The FBI and the Bureau of Alcohol, Tobacco, Firearms and Explosives joined local authorities at the scene, and authorities evacuated people living nearby. No injuries have been reported, the Colleyville Police Department said late Saturday afternoon.
It is unclear how the man is armed at the synagogue. He claimed that convicted terrorist Aafia Siddiqui is his sister, according to ABC News, although it was not immediately clear whether he intended to suggest they were biologically related.
A lawyer for Siddiqui’s biological brother confirmed in a statement that it was not Muhammad Siddiqui holding people hostage.
The suspect, who is in contact with FBI negotiators, is believed to want Siddiqui released.
Siddiqui, a Pakistani neuroscientist and MIT graduate, was accused of having ties to al Qaeda and sentenced to 86 years in 2010 for trying to murder American soldiers in Afghanistan. In 2008, she had grabbed a soldier’s M4 rifle and used it to shoot at another soldier while being pulled in for questioning; during the attack she “exclaimed her intent and desire to kill Americans,” according to the Justice Department. Siddiqui was wounded by gunfire during the incident.
During her trial, Siddiqui expressed hostility toward Jewish people, suggesting at one point that potential jurors undergo genetic testing to confirm they are not Jewish. She is currently imprisoned at a medical facility near Fort Worth.
Colleyville lies between Dallas and Fort Worth in northern Texas.
The Council on American-Islamic Relations numbers among the pro-Pakistan and human rights activists advocating for Siddiqui’s release, saying that she has been attacked by other inmates. One person allegedly smashed a mug of hot liquid onto her face, the group said in a press release last summer.
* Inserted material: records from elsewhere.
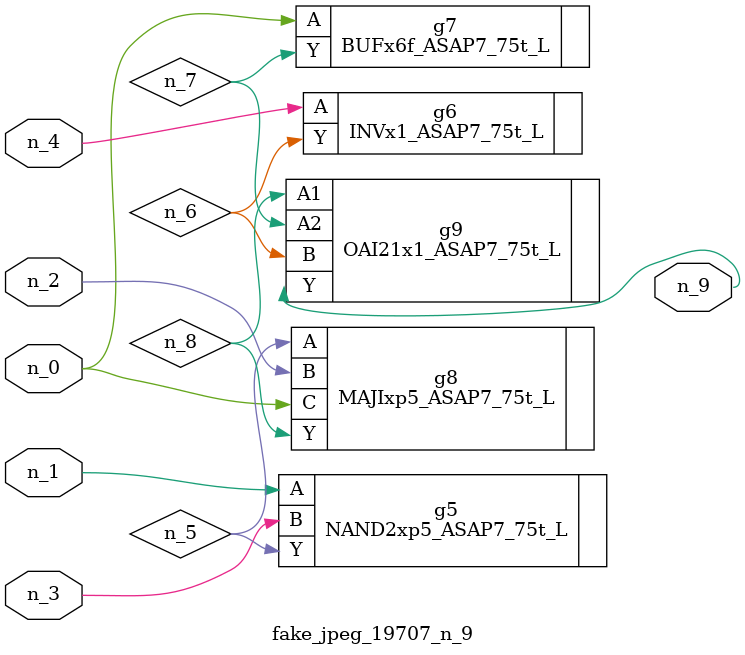
<source format=v>
module fake_jpeg_19707_n_9 (n_3, n_2, n_1, n_0, n_4, n_9);

input n_3;
input n_2;
input n_1;
input n_0;
input n_4;

output n_9;

wire n_8;
wire n_6;
wire n_5;
wire n_7;

NAND2xp5_ASAP7_75t_L g5 ( 
.A(n_1),
.B(n_3),
.Y(n_5)
);

INVx1_ASAP7_75t_L g6 ( 
.A(n_4),
.Y(n_6)
);

BUFx6f_ASAP7_75t_L g7 ( 
.A(n_0),
.Y(n_7)
);

MAJIxp5_ASAP7_75t_L g8 ( 
.A(n_5),
.B(n_2),
.C(n_0),
.Y(n_8)
);

OAI21x1_ASAP7_75t_L g9 ( 
.A1(n_8),
.A2(n_7),
.B(n_6),
.Y(n_9)
);


endmodule
</source>
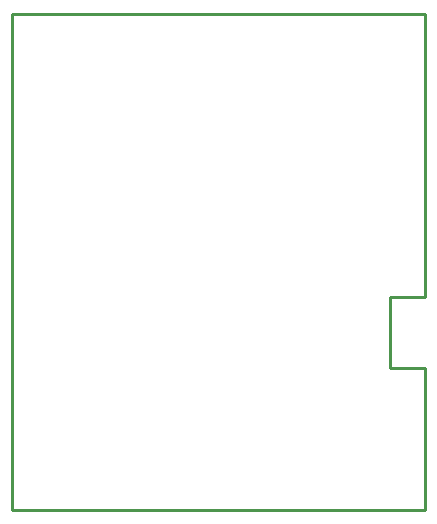
<source format=gbr>
G04 start of page 4 for group 6 idx 6 *
G04 Title: (unknown), outline *
G04 Creator: pcb 4.0.2 *
G04 CreationDate: Sun Feb  4 07:02:53 2018 UTC *
G04 For: jeroen *
G04 Format: Gerber/RS-274X *
G04 PCB-Dimensions (mil): 6000.00 5000.00 *
G04 PCB-Coordinate-Origin: lower left *
%MOIN*%
%FSLAX25Y25*%
%LNOUTLINE*%
%ADD33C,0.0100*%
G54D33*X480315Y157480D02*X342520D01*
X480315Y228346D02*X468504D01*
Y204724D01*
X480315D01*
Y157480D02*Y204724D01*
X342520Y322835D02*X480315D01*
X342520Y157480D02*Y322835D01*
X480315Y228346D02*Y322835D01*
M02*

</source>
CAIR and other supporters of Siddiqui, a mother of three, allege that she has been falsely accused by the U.S. government.
The group condemned Saturday’s attack in a statement calling it an “unacceptable act of evil.”
“No cause can justify or excuse this crime,” CAIR National Deputy Director Edward Ahmed Mitchell said.
In 2018, Pakistan’s senate unanimously passed a resolution calling on the U.S. government to take steps to release Siddiqui, labeling her “Daughter of the Nation.”
Terrorist groups have demanded her release, too. In 2014, ISIS offered to exchange Siddiqui for American journalist James Foley, who was later beheaded. ISIS then offered to trade her for American journalist Steven Sotloff before he was similarly executed.
President Joe Biden and Israeli Prime Minister Naftali Bennett are aware of the situation; Bennett said in a tweet that he was “closely monitoring” it.
“We pray for the safety of the hostages and rescuers,” Bennett wrote.